Annaghdown is a historic monastic settlement near the east shore of Lough Corrib. Its name comes from the Irish Eanach Dhúin that means "The marsh of the fort". In the area many road signs simply say Eanach Dhúin, and this might be a little misleading. It is said that the monastery was founded by St. Brendan of Clonfert in the 6th century on a land that was granted to him by Áed mac Echach, King of Connacht. Brendan died here in Annaghdown in 577, but he was buried at Clonfert Cathedral.
The monastic site includes four important buildings. A church, a nunnery, a cathedral and a priory.
The building furthest north is the Abbey of St. John the Baptist de Cella Parva, that was founded in 1223 as a house of Premonstratensian Canons by Murtagh O'Flaherty, bishop of Annaghdown, and became an abbey 13 years later. The abbey and monastery were dissolved in 1542.
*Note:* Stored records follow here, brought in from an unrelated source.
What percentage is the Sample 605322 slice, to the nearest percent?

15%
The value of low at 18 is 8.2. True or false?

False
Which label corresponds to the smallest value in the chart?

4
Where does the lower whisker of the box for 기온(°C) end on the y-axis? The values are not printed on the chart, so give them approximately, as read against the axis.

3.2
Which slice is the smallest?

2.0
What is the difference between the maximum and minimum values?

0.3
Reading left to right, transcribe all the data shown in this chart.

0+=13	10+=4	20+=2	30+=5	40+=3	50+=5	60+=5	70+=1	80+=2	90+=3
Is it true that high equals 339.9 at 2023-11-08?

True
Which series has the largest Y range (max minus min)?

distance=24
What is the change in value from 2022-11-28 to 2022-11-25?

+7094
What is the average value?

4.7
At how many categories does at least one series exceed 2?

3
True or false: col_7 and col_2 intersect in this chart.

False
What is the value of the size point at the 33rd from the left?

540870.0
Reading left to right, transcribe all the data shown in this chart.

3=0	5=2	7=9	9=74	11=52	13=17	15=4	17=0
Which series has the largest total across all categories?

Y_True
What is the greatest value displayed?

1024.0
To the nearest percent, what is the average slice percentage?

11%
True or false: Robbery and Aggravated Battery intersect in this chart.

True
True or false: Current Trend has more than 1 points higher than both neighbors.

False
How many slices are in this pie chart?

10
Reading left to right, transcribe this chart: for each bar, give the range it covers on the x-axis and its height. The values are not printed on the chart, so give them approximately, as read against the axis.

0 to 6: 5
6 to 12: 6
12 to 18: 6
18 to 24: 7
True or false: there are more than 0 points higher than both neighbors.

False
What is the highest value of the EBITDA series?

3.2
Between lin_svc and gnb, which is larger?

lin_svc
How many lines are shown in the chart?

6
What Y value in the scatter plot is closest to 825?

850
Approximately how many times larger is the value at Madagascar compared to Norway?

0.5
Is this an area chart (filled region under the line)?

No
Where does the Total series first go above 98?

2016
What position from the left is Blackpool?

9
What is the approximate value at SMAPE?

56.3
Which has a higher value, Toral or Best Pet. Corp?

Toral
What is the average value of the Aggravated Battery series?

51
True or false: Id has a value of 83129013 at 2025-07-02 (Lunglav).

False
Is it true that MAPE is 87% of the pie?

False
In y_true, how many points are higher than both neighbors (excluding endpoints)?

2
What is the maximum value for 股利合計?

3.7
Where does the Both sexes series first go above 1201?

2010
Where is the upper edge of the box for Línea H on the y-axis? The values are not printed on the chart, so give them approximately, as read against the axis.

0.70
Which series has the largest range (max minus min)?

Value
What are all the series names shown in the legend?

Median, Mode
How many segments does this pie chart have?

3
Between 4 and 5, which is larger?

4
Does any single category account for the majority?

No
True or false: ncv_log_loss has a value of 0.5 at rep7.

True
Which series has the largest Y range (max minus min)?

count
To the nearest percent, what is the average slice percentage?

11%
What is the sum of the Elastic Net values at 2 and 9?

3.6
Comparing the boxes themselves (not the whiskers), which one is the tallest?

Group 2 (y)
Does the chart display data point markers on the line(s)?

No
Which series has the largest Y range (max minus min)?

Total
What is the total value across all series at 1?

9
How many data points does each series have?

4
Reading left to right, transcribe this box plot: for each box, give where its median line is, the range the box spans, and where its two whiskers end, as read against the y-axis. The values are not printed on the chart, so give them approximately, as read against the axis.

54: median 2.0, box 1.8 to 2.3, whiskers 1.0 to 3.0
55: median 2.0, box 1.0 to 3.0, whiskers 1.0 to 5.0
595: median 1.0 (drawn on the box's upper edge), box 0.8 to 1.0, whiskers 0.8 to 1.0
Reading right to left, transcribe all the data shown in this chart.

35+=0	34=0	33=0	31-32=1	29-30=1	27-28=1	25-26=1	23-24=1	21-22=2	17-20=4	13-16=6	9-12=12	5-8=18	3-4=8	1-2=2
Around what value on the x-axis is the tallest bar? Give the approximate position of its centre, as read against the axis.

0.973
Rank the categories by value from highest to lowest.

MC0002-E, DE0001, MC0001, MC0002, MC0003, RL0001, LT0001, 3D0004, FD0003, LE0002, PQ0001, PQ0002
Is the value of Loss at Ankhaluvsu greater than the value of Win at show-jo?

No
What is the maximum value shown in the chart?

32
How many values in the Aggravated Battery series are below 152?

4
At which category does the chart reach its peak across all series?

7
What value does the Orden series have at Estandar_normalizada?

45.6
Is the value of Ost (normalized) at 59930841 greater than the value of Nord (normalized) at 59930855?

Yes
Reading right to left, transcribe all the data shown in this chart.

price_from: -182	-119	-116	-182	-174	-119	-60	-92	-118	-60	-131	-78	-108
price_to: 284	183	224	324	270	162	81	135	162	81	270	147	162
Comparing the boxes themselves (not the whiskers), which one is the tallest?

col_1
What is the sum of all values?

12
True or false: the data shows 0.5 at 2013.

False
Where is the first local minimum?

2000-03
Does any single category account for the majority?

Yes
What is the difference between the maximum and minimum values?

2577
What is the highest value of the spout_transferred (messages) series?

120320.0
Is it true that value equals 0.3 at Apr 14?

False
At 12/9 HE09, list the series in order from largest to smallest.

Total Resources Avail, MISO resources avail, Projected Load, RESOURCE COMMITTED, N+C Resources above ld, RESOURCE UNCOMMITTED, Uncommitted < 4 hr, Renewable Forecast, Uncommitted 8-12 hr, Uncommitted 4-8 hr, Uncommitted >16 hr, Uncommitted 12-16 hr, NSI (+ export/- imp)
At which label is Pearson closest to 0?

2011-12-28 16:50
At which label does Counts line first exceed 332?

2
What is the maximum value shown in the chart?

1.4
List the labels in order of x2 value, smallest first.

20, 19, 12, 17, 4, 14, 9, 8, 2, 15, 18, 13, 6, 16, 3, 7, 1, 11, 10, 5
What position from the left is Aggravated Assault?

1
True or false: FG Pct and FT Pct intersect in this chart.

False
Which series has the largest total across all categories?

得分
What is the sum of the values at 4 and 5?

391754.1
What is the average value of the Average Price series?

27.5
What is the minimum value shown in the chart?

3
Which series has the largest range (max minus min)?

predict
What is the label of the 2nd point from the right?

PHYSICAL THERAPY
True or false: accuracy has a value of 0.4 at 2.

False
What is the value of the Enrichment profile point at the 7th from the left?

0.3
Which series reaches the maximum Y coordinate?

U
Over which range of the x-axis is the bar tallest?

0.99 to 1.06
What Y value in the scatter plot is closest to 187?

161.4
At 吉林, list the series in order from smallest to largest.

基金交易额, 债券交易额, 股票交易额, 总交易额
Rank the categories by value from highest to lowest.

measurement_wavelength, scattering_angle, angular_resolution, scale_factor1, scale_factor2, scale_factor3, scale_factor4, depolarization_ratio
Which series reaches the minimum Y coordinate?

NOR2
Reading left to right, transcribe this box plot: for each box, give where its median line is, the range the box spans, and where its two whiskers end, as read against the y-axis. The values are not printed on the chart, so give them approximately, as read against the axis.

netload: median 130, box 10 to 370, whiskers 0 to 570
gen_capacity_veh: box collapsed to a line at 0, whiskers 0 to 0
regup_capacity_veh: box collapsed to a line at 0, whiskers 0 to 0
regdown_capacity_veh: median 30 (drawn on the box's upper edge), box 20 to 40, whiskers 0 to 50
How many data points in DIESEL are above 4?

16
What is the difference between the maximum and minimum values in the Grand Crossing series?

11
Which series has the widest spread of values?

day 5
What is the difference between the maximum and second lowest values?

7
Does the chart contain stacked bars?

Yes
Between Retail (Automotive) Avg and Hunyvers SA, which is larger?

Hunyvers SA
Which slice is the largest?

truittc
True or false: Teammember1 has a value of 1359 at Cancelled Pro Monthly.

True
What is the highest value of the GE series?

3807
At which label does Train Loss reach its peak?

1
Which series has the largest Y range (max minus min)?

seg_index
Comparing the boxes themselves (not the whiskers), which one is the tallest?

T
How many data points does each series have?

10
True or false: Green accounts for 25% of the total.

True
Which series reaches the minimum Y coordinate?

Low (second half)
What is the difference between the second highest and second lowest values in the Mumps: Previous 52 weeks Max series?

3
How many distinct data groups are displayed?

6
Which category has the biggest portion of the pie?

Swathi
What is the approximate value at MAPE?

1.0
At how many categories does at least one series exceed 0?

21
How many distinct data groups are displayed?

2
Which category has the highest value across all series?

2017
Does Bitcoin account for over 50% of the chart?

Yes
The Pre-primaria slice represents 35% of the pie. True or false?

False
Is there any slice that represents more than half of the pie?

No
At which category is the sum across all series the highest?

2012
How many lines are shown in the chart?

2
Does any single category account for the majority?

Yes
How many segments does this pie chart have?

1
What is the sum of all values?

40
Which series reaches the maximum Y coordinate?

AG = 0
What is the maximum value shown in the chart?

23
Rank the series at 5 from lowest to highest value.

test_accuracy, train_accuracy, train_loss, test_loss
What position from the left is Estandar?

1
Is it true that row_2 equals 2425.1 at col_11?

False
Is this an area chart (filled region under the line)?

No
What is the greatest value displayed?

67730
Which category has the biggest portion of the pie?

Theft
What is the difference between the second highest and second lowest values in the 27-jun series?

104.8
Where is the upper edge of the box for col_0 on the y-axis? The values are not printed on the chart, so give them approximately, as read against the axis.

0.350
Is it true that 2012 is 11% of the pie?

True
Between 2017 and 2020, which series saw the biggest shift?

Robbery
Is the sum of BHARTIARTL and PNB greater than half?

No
Not much survives today of this building, which is a little more than outlined on the ground, with only a few sections of walls. Namely there are the northeast corner of the chancel, the west part of the north wall of the nave with its pointed arch doorway and two windows, and a short segment of the south wall of the nave. In the centre of the nave a rectangular cairn of loose stones from the structure have been tidily arranged.
The church is aligned to the east-northeast (75°).